_What is being asked_
Could you continue the essay asking whether the Church of God is invisible, picking up right after its last sentence?

Monday, October 17, 2005

The Church of God, where is it? Is it INVISIBLE?

Let us begin with a contrast between the “theoretical doctrine” and the “practical reality.”

The Lord Jesus Christ taught that there is one Church --- “upon this rock I will build my Church”; his apostles taught that there is one Church and they identified this Church through the use of various metaphors or models – e.g., the Body of Christ, the Bride of Christ and the royal Priesthood; and the ecumenical Creed declares in summary of the biblical teaching that there is “one, holy, catholic and apostolic Church.”

What the eyes see in the USA is not one Church, not even one Anglican, one Lutheran, one Presbyterian, one Baptist, and one Orthodox Church. They behold a vast array of denominations, which are distinguished from each other by name, by what they stand for, by their ecclesiastical polity and organization, and so on. Each of them claims either to be the whole of, or to be a part of, the Church of God and some but not all of them are in fellowship with others.

How can we maintain the belief in the One Church of Scripture and Creed, and at the same time live within the massive variety of competitive denominations and congregations in the West and in the world generally?

First of all, we need to realize that this is not in essence a new problem for sensitive souls. In other forms and manifestations, it has in principle been addressed by Christian philosophers and theologians in the past. From the patristic period, St Augustine is the obvious example (remember he had to address the Donatist schism] and at the Reformation of the 16th century, the reality of national churches, not always in communion with each other and not in communion with the Church of Rome and the Orthodox Churches of the East, raised serious questions for all the leaders about the unity of the Church.

_Supplied records_
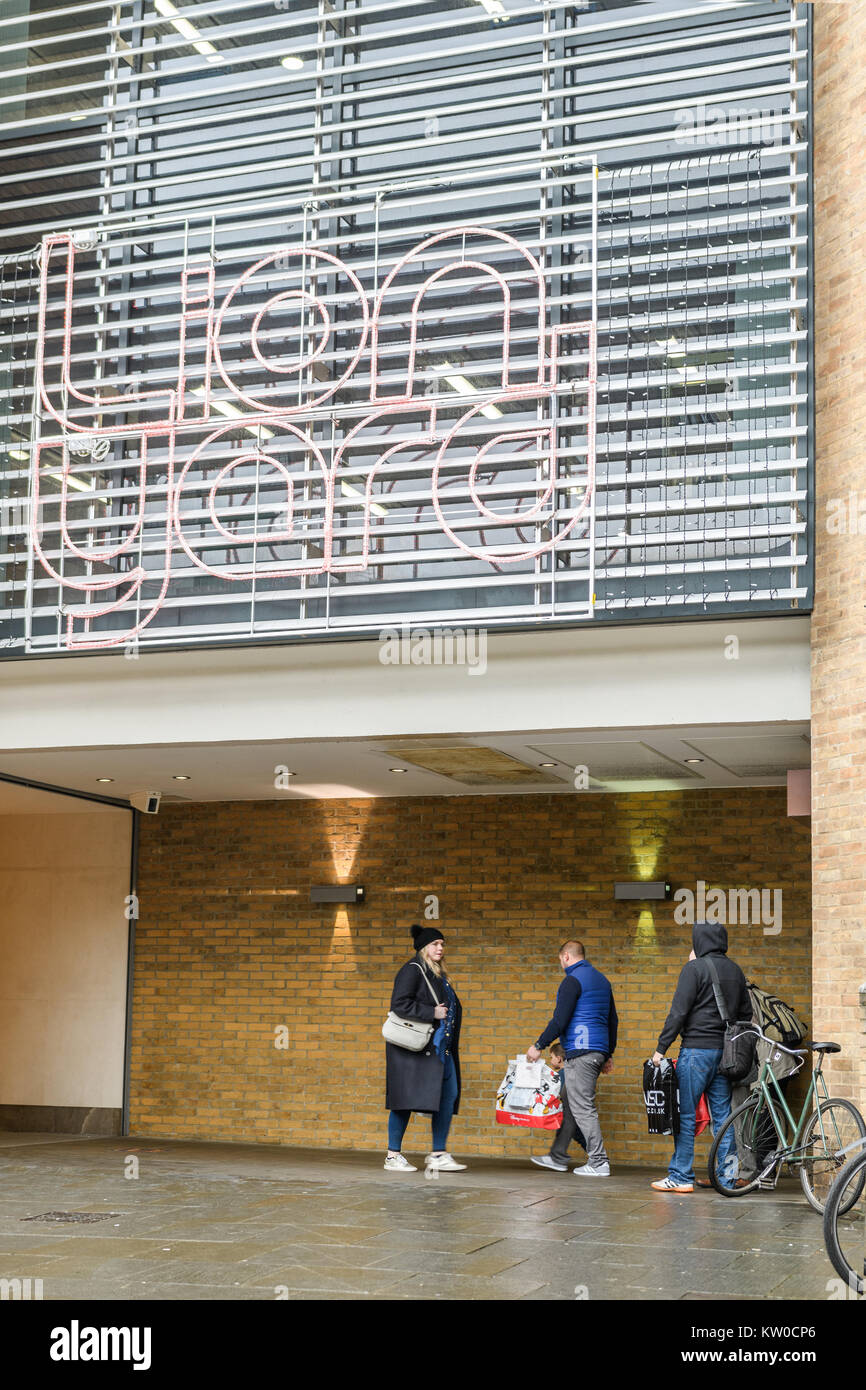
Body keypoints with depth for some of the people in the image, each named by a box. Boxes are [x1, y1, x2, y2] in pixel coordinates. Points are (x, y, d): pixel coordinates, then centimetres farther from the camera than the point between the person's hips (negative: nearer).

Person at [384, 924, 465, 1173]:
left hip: (438, 1047, 9)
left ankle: (438, 1155, 9)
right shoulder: (412, 970, -9)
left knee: (449, 1094, 3)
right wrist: (432, 1013, -19)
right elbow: (399, 1003, -19)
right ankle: (393, 1156, 2)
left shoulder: (438, 974, 18)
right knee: (407, 1098, -6)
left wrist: (446, 1011, 9)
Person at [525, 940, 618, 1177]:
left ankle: (598, 1162, -7)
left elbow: (560, 1019, -16)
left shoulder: (573, 981, -9)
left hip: (580, 1051, -9)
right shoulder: (602, 979, 19)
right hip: (598, 1051, 9)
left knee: (583, 1108, -7)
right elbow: (613, 1020, 22)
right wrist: (608, 1054, 26)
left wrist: (539, 1045, -8)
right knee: (569, 1103, 14)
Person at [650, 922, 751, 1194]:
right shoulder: (735, 971, 12)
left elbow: (678, 1012, -12)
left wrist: (661, 1048, -9)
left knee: (685, 1115, -1)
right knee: (723, 1115, 9)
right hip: (726, 1051, 6)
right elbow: (746, 1013, 16)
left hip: (697, 1049, -6)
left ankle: (681, 1176, 0)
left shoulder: (694, 968, -8)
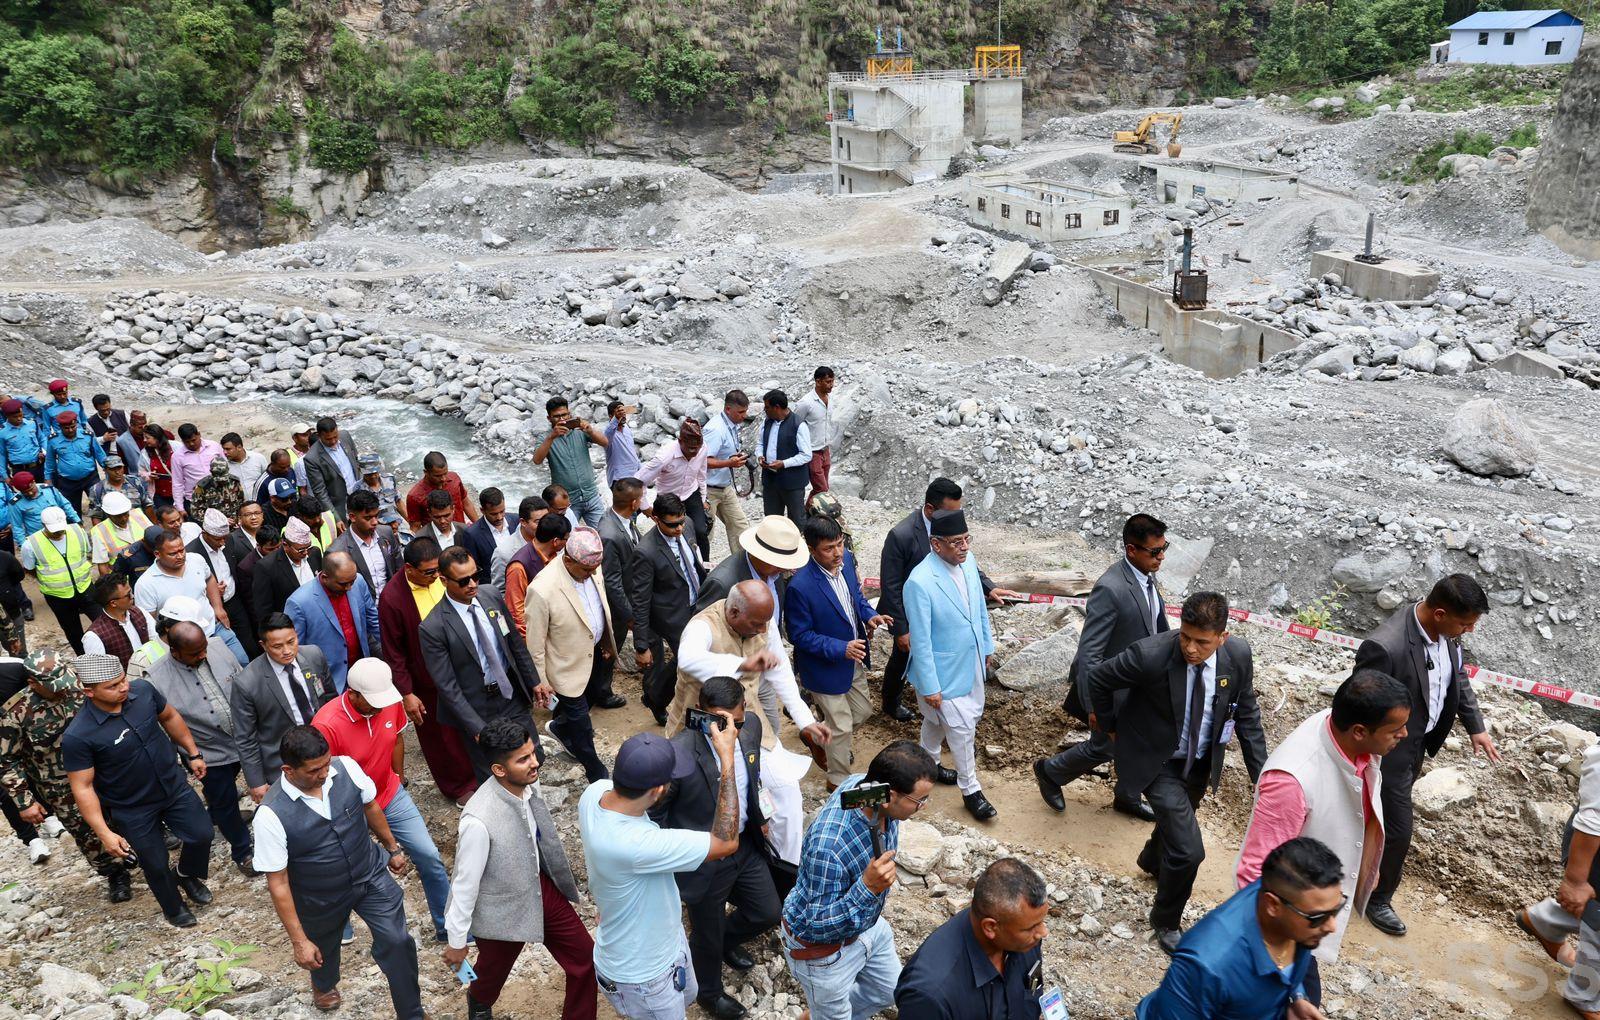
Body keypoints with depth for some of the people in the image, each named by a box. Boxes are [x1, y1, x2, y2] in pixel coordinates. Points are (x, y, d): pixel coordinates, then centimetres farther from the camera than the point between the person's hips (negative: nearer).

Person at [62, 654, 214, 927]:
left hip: (175, 786, 3)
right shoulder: (78, 736, -29)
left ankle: (186, 875, 44)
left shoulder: (142, 689, -18)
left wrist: (193, 753, 9)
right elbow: (83, 787, -20)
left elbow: (169, 717, 3)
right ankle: (173, 909, 45)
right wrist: (104, 833, -21)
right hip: (133, 810, -3)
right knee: (156, 865, 14)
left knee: (202, 834, 9)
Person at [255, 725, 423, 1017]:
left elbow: (371, 807, -1)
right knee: (323, 949, 26)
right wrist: (299, 941, -18)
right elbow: (278, 883, -22)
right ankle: (324, 984, 63)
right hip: (321, 898, -1)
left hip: (371, 873, 2)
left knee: (397, 941, -2)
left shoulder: (346, 768, -22)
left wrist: (393, 848, 13)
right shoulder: (271, 815, -31)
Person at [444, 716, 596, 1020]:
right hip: (503, 909, -5)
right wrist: (457, 941, -10)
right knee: (494, 969, 26)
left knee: (585, 960, 9)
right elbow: (465, 884, -23)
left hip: (542, 888, 5)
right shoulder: (479, 820, -37)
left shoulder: (529, 783, -17)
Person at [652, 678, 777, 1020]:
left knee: (768, 913, 24)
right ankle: (709, 992, 53)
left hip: (746, 846, 6)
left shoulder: (751, 726, -15)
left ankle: (727, 941, 57)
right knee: (707, 933, 20)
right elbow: (653, 815, -19)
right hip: (704, 861, -5)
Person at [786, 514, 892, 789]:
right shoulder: (800, 587, -32)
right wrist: (840, 649, -30)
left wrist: (869, 615, -11)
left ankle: (824, 739, 52)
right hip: (825, 667, -7)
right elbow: (799, 635, -22)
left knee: (862, 711, 24)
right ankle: (838, 781, 35)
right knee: (841, 727, 9)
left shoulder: (846, 560, -10)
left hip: (854, 661, 7)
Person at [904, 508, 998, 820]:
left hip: (971, 663, 7)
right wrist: (929, 687, -19)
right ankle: (970, 790, 25)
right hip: (944, 671, -7)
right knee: (962, 728, 5)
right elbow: (920, 640, -24)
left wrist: (987, 646, 16)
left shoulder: (968, 561, -7)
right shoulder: (920, 582, -30)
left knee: (938, 720, 25)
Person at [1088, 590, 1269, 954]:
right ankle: (1165, 921, 17)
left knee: (1176, 821, 29)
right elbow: (1099, 678, -15)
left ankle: (1151, 860, 64)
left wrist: (1261, 775, -4)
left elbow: (1247, 716, -4)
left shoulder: (1238, 655, -19)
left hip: (1200, 763, 5)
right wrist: (1108, 726, 0)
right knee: (1188, 849, -11)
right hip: (1156, 762, -5)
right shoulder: (1150, 655, -33)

_Answer area_
Further, added to this problem of unity there always was the problem of the presence of those who deny the Faith by word and deed and who are members of parishes and national churches. Not all church members were of the elect of God, not even in apostolic times!

In England, these problems were addressed by the divines who met in Westminster Abbey, London, in the 1640s and who produced the Westminster Catechisms and Confession of Faith. In Chapter XXV of the Confession they wrote this “Of the Church”:

1.The catholic or universal Church, which is invisible, consists of the whole number of the elect, that have been or are, or shall be gathered into one, under Christ the Head thereof; and is the spouse, the body, the fulness of Him that filleth all in all.
2. The visible Church, which is also catholic or universal under the Gospel (not confined to one nation, as before under the law), consists of all those throughout the world that profess the true religion; and of their children; and is the kingdom of the Lord Jesus Christ, the house and family of God, our of which three is no ordinary possibility of salvation.
3. Unto this catholic, visible Church, Christ hath given the ministry, oracles, and ordinances of God, for the gathering and perfecting of the saints, in this life to the end of the world: and doth by His own presence and Spirit, according to His promise, make them effectual thereunto.
4.This catholic Church hath been sometimes more, sometimes less, visible. And particular Churches, which are members thereof, are more or less pure, according as the doctrine of the Gospel is taught and embraced, ordinances administered, and public worship performed more or less purely in them.
5. The purest Churches under heaven are subject both to mixture and error; and some have so degenerated, as to become no Church of Christ, but synagogues of Satan. Nevertheless, there shall be always a Church on earth to worship God according to His will….

In making a distinction between (a) the One true Church of God, known only in its entirety to God and thus invisible to man who belongs to space and time, and (b) the variety of visible national Churches (or later of national Churches and denominations) together making up the One mixed and divided Church of God visible on earth, this Confession stated what was held in common by all Protestants. (Roman Catholics made the same essential distinction between the invisible and visible but stated the relation between the two in terms which effectively identified the visible with the R C Church only- or the R C and Orthodox Churches.)

So we return to the present day and the supermarket of Christian groups in the USA!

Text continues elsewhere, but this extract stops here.